According to the findings, which were published in Kidney International Reports, a thrice-weekly dose of 360 mcg of MK-7 for 18 months was not enough to make a significant difference in measures of coronary artery calcification (CAC) in 138 patients, despite the fact that a vitamin K-dependent increase in activated MGP has reduced CAC in healthy populations in other research.
The single-center, prospective, open-label interventional trial was consistent with three smaller studies evaluating the role of vitamin K2 on vascular calcification in dialysis patients.
It may be possible that a higher dose of vitamin K2 could provide significant differences, however, many other factors might contribute to the initiation and progression of vascular calcification via mechanisms that vitamin K doesn’t influence.
“This study found that vitamin K2 supplementation did not attenuate vascular calcification or arterial stiffness at a dose of 360 mcg three times per week, which strongly suggests that kidney patients on dialysis would need higher doses to achieve protection benefit against arterial calcification,” said Sophie Legrain-Raspaud, research and application director at Gnosis by Lesaffre.

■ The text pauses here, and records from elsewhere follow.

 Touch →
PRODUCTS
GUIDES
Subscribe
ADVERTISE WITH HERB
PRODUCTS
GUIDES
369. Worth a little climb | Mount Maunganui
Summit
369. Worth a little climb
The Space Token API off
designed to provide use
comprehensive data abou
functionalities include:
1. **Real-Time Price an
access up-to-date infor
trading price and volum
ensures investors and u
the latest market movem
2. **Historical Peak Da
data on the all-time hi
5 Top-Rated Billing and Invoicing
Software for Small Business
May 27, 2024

Despite the negative findings, there were some promising results in prior studies which investigated Gnosis by Lesaffre’s branded MK-7, MenaQ7. A positive result was found in a 2015 clinical trial on kidney patients, in which the treatment group saw improvements in subclinical vitamin K deficiencies and arterial stiffness. Another trial, published in 2017, found an improvement in arterial elasticity in dialysis patients following vitamin K2 treatment. Similar outcomes were also found in 2022.

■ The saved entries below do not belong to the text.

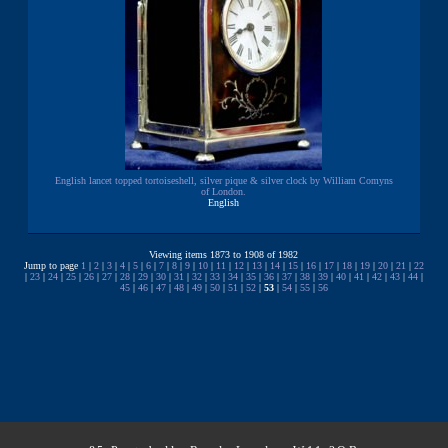
English lancet topped tortoiseshell, silver pique & silver clock by William Comyns
of London.
English
Viewing items 1873 to 1908 of 1982
Jump to page
1
|
2
|
3
|
4
|
5
|
6
|
7
|
8
|
9
|
10
|
11
|
12
|
13
|
14
|
15
|
16
|
17
|
18
|
19
|
20
|
21
|
22
|
23
|
24
|
25
|
26
|
27
|
28
|
29
|
30
|
31
|
32
|
33
|
34
|
35
|
36
|
37
|
38
|
39
|
40
|
41
|
42
|
43
|
44
|
45
|
46
|
47
|
48
|
49
|
50
|
51
|
52
|
53
|
54
|
55
|
56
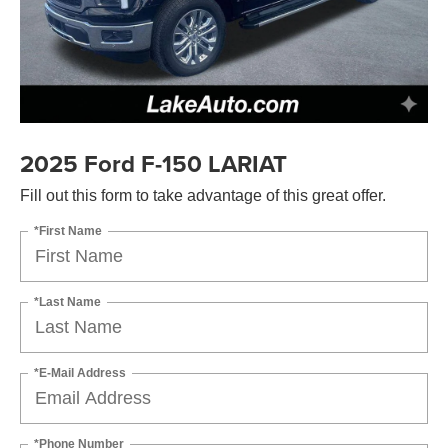
2025 Ford F-150 LARIAT
Fill out this form to take advantage of this great offer.
*First Name
*Last Name
*E-Mail Address
*Phone Number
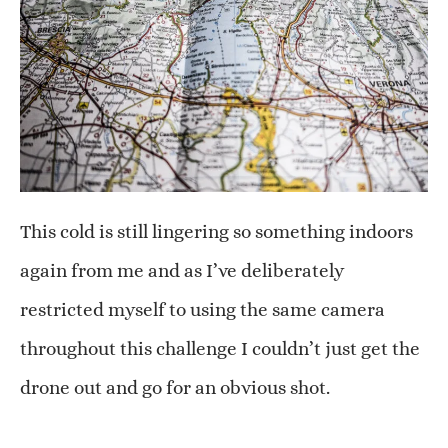
This cold is still lingering so something indoors
again from me and as I’ve deliberately
restricted myself to using the same camera
throughout this challenge I couldn’t just get the
drone out and go for an obvious shot.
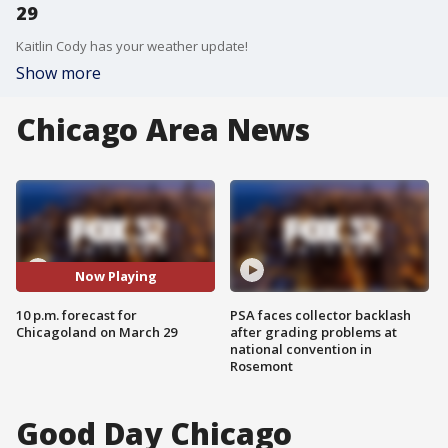
29
Kaitlin Cody has your weather update!
Show more
Chicago Area News
Now Playing
10 p.m. forecast for
PSA faces collector backlash
Chicagoland on March 29
after grading problems at
national convention in
Rosemont
Good Day Chicago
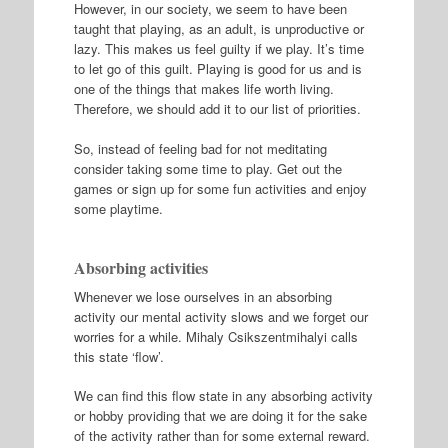
However, in our society, we seem to have been
taught that playing, as an adult, is unproductive or
lazy. This makes us feel guilty if we play. It’s time
to let go of this guilt. Playing is good for us and is
one of the things that makes life worth living.
Therefore, we should add it to our list of priorities.
So, instead of feeling bad for not meditating
consider taking some time to play. Get out the
games or sign up for some fun activities and enjoy
some playtime.
Absorbing activities
Whenever we lose ourselves in an absorbing
activity our mental activity slows and we forget our
worries for a while. Mihaly Csikszentmihalyi calls
this state ‘flow’.
We can find this flow state in any absorbing activity
or hobby providing that we are doing it for the sake
of the activity rather than for some external reward.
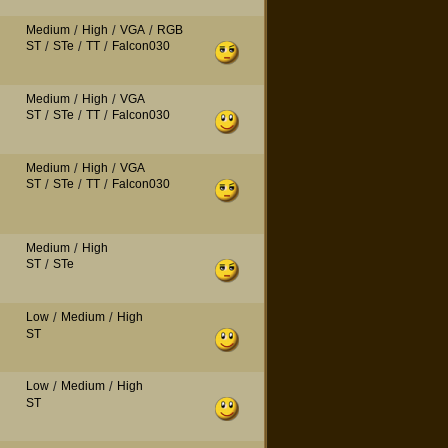
Medium
/
High
/
VGA
/
RGB
ST
/
STe
/
TT
/
Falcon030
Medium
/
High
/
VGA
ST
/
STe
/
TT
/
Falcon030
Medium
/
High
/
VGA
ST
/
STe
/
TT
/
Falcon030
Medium
/
High
ST
/
STe
Low
/
Medium
/
High
ST
Low
/
Medium
/
High
ST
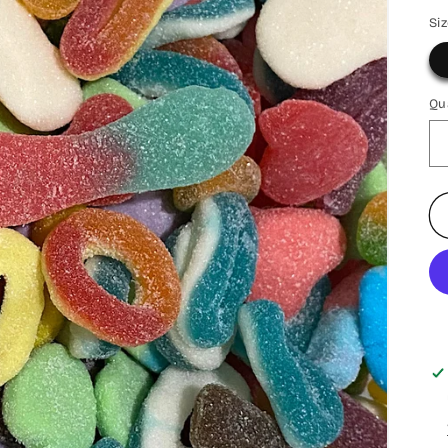
Si
Qu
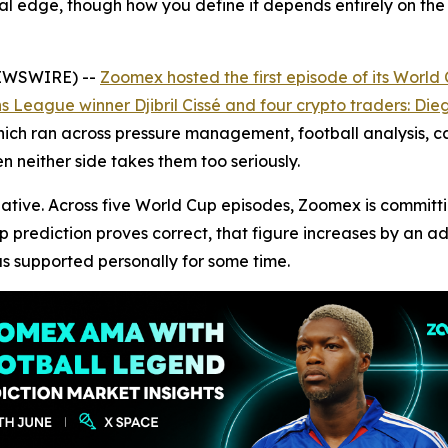
eal edge, though how you define it depends entirely on the
NEWSWIRE) --
Zoomex hosted the first episode of its Worl
League winner Djibril Cissé and four crypto traders: Dieg
ch ran across pressure management, football analysis, car
n neither side takes them too seriously.
itiative. Across five World Cup episodes, Zoomex is commit
up prediction proves correct, that figure increases by an 
s supported personally for some time.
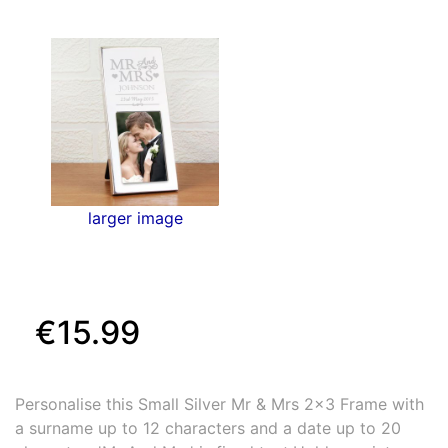
larger image
€15.99
Personalise this Small Silver Mr & Mrs 2x3 Frame with
a surname up to 12 characters and a date up to 20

“There is a clear need for the optimization of vitamin K status in kidney patients, and this study is critically important in helping to understand what doses will ultimately work to provide protective cardiovascular benefits to individuals on hemodialysis,” said Legrain-Raspaud. “In the progress of researching an ingredient, some studies will not find a conclusive benefit due to any number of reasons. This knowledge gained helps guide future trials that could yield the hypothesized results, particularly once a beneficial dose range is pinpointed.”
“While the present study findings might be characterized as ‘unsuccessful,’ it should not hinder enthusiasm to proceed forward as this is integral to a sound exploratory scientific method,” said Marc Philouze, general manager at Gnosis by Lesaffre. “Rather, the insights gained help design future trials to answer clinically highly relevant questions. The pursuit of scientific knowledge and discovery is not always so straightforward.”